2) How do I convert ug/l to ppm?
3) Should I do anything or trust my Hanna checker for the current values?

Nutrient-Group
Element Analysis Setpoint Deviation
P 42.00 µg/l 6.00 µg/l 36.00

PO4 0.129 mg/l 0.018 mg/l 0.111
 
Hi Steve,

Phosphorus is "P" while phosphate is PO4. - Its easilly seen that also PO4 contains "P" together with some oxygen atoms "O". P can exist in many forms besides in phosphate (such as within DNA/RNA or many more molecules), but only (or mainly) the phosphate PO4 is bioavailable to corals.

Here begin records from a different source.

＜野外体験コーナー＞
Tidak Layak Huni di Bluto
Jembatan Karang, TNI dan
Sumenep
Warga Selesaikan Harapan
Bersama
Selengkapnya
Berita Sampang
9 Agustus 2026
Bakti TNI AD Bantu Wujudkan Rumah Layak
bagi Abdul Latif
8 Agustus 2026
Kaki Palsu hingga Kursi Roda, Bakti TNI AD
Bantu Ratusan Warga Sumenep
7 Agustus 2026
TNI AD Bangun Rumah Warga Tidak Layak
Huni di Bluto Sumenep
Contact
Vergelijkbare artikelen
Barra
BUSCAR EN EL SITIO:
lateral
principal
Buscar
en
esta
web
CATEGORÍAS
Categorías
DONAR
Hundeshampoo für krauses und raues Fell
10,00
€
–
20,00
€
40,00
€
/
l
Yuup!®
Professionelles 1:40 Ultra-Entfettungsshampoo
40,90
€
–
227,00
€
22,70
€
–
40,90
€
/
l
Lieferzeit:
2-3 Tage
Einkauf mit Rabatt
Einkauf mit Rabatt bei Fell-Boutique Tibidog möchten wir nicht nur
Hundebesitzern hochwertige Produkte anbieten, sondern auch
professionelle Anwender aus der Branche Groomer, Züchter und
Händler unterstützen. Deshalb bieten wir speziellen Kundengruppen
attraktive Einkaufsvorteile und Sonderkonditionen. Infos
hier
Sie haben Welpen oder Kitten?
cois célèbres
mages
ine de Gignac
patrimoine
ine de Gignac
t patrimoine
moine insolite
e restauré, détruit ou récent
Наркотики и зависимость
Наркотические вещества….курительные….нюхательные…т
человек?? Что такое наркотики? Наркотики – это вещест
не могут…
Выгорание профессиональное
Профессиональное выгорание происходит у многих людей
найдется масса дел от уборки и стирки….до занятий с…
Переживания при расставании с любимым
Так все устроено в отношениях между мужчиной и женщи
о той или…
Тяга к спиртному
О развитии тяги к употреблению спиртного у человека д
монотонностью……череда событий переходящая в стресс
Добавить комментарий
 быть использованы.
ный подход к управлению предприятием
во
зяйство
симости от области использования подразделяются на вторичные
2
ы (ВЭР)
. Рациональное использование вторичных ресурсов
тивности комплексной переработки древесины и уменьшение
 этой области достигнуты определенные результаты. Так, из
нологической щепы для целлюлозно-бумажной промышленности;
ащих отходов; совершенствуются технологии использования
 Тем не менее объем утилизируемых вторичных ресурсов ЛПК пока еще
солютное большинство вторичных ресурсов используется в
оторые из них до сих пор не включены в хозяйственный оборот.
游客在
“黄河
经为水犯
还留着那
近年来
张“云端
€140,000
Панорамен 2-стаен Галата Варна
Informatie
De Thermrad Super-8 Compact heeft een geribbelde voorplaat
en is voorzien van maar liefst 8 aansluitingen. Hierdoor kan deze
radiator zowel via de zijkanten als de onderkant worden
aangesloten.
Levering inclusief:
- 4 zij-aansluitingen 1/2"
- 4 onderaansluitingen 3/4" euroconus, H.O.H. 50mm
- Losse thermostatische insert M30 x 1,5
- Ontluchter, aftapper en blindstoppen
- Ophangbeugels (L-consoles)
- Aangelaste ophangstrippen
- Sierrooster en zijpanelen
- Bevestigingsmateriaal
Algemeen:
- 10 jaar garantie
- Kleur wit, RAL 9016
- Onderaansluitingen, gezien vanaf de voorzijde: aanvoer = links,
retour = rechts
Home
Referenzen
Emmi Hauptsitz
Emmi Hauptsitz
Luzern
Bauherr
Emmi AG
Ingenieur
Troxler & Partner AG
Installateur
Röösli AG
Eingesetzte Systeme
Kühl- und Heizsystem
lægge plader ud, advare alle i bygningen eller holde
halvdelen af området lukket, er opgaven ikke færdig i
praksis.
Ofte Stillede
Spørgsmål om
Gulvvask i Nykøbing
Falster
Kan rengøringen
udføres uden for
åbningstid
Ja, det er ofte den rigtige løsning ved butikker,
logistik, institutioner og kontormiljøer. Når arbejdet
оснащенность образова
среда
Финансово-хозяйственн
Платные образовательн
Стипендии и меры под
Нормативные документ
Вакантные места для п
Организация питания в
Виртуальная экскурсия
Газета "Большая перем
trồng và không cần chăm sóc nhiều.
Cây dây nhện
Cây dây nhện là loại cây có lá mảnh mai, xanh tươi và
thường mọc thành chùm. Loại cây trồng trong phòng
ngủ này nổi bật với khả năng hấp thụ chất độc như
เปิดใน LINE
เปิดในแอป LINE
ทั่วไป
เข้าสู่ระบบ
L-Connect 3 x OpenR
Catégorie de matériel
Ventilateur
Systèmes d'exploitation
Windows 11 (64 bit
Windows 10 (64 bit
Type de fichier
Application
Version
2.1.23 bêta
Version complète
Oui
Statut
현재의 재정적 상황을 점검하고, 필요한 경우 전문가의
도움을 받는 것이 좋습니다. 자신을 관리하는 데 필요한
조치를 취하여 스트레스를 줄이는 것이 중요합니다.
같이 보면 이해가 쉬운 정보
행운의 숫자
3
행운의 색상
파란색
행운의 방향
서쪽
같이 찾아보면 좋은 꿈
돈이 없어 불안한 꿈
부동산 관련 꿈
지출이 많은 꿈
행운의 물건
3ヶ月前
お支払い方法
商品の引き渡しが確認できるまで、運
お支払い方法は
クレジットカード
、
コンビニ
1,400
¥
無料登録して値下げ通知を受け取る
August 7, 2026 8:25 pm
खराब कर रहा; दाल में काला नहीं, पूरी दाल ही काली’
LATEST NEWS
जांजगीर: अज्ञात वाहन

ICP is just measuring P, and triton assumes that all P in the sample is actually phosphate (PO4). Unfortunately this assumption is not correct, so the ICP is overestimating phosphate usually by a good deal. To measure the phosphate-portion only you need a colorimetric test (such as Hanna).

To convert from P [µg/l] to PO4 [mg/l] multiply the value with 0.00306.

Hope that helps!

Best Christoph
 
Hi Steve,

Phosphorus is "P" while phosphate is PO4. - Its easilly seen that also PO4 contains "P" together with some oxygen atoms "O". P can exist in many forms besides in phosphate (such as within DNA/RNA or many more molecules), but only (or mainly) the phosphate PO4 is bioavailable to corals.

ICP is just measuring P, and triton assumes that all P in the sample is actually phosphate (PO4). Unfortunately this assumption is not correct, so the ICP is overestimating phosphate usually by a good deal. To measure the phosphate-portion only you need a colorimetric test (such as Hanna).

To convert from P [µg/l] to PO4 [mg/l] multiply the value with 0.00306.

Hope that helps!

Best Christoph
Thanks! It sure does help me understand.